Count the lines in the data below that contain the string "series", treating uppercase and lowercase as different. Give only the number.

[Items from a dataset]
···

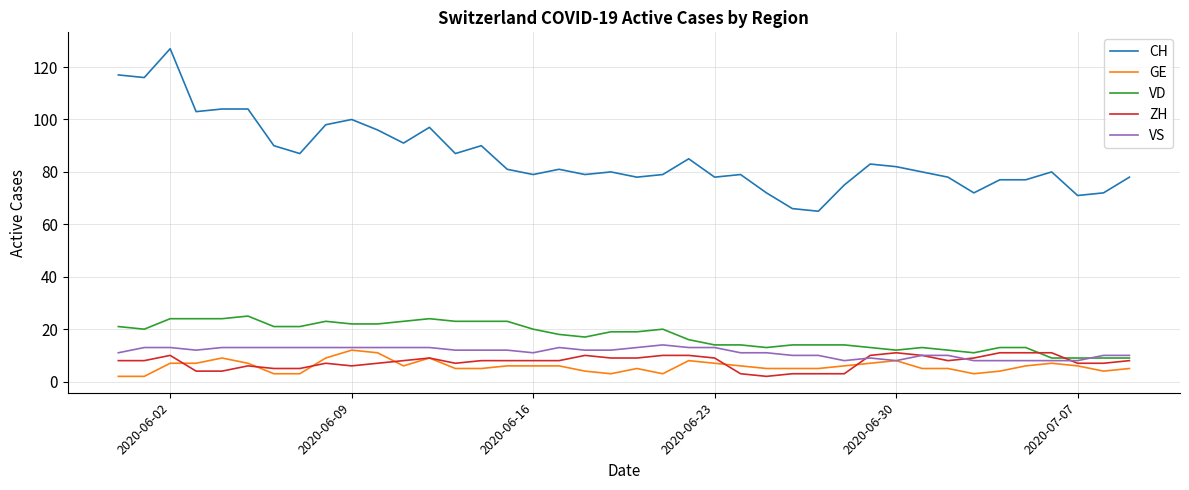

True or false: CH and ZH intersect in this chart.

False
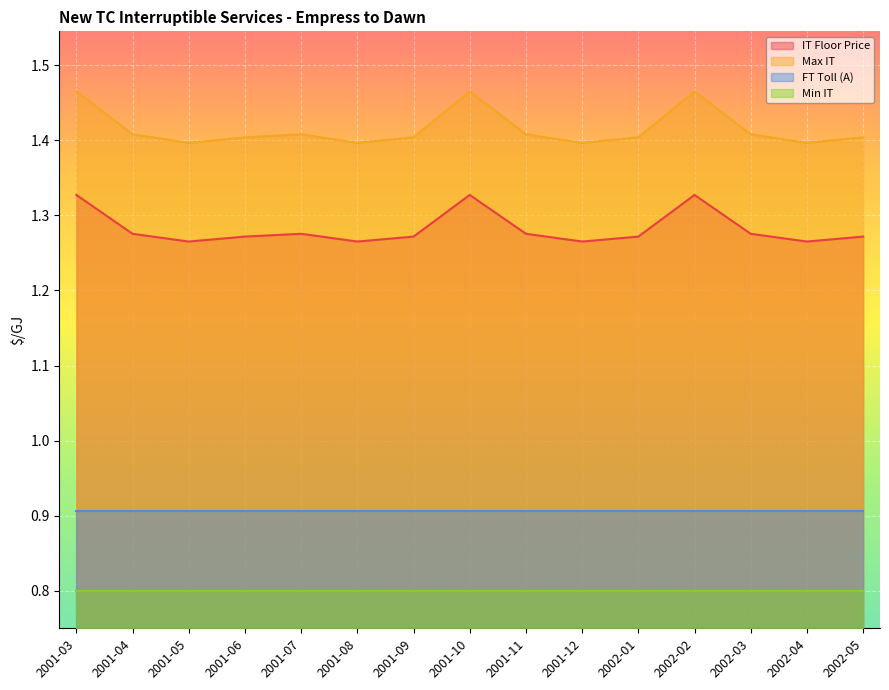

What are all the series names shown in the legend?

IT Floor Price, Max IT, FT Toll (A), Min IT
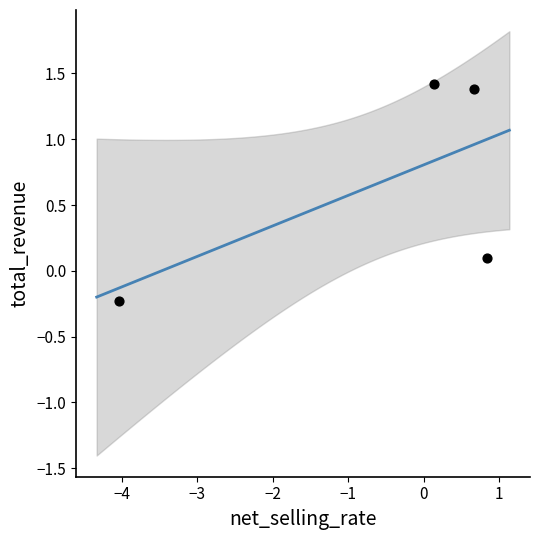

What is the range of Y values (max minus min)?

1.6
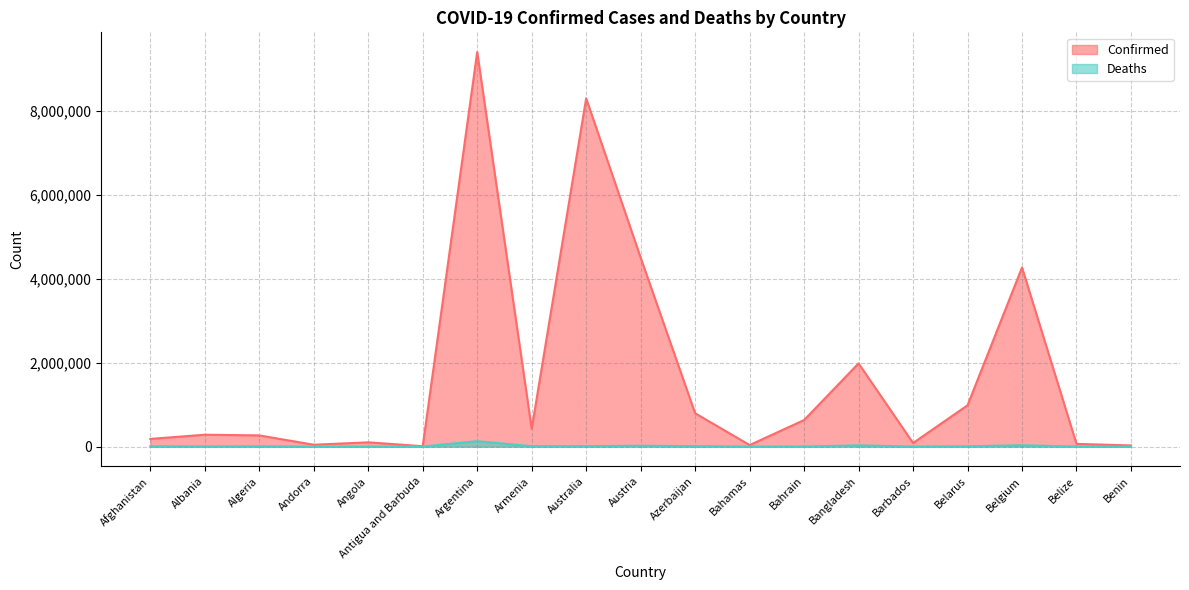

Where does the Confirmed series first go above 282690?

Argentina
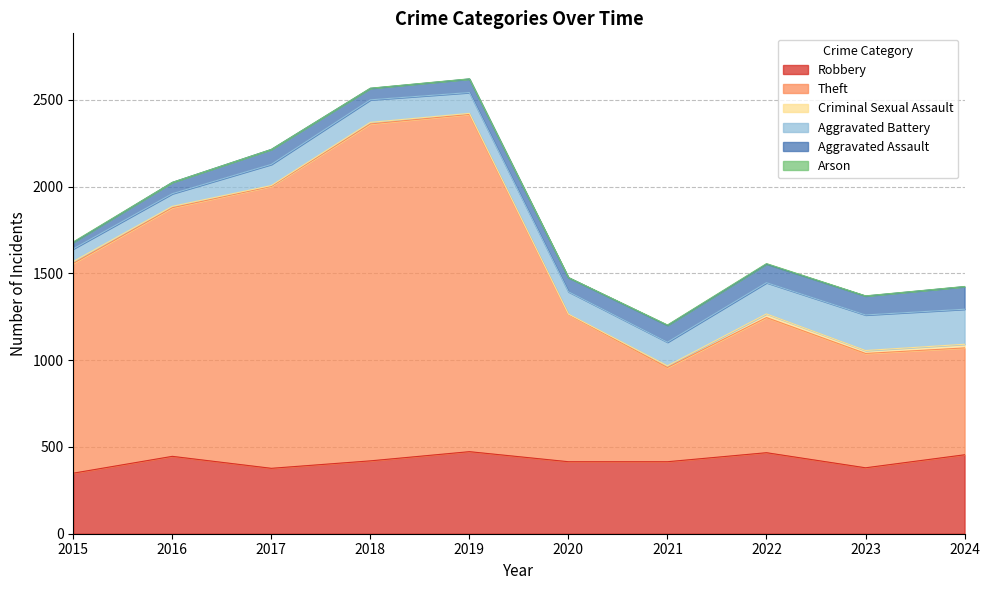

What is the difference between the maximum and second lowest values in the Arson series?

3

···

__OUTPUT OF THE EXERCISE__.
3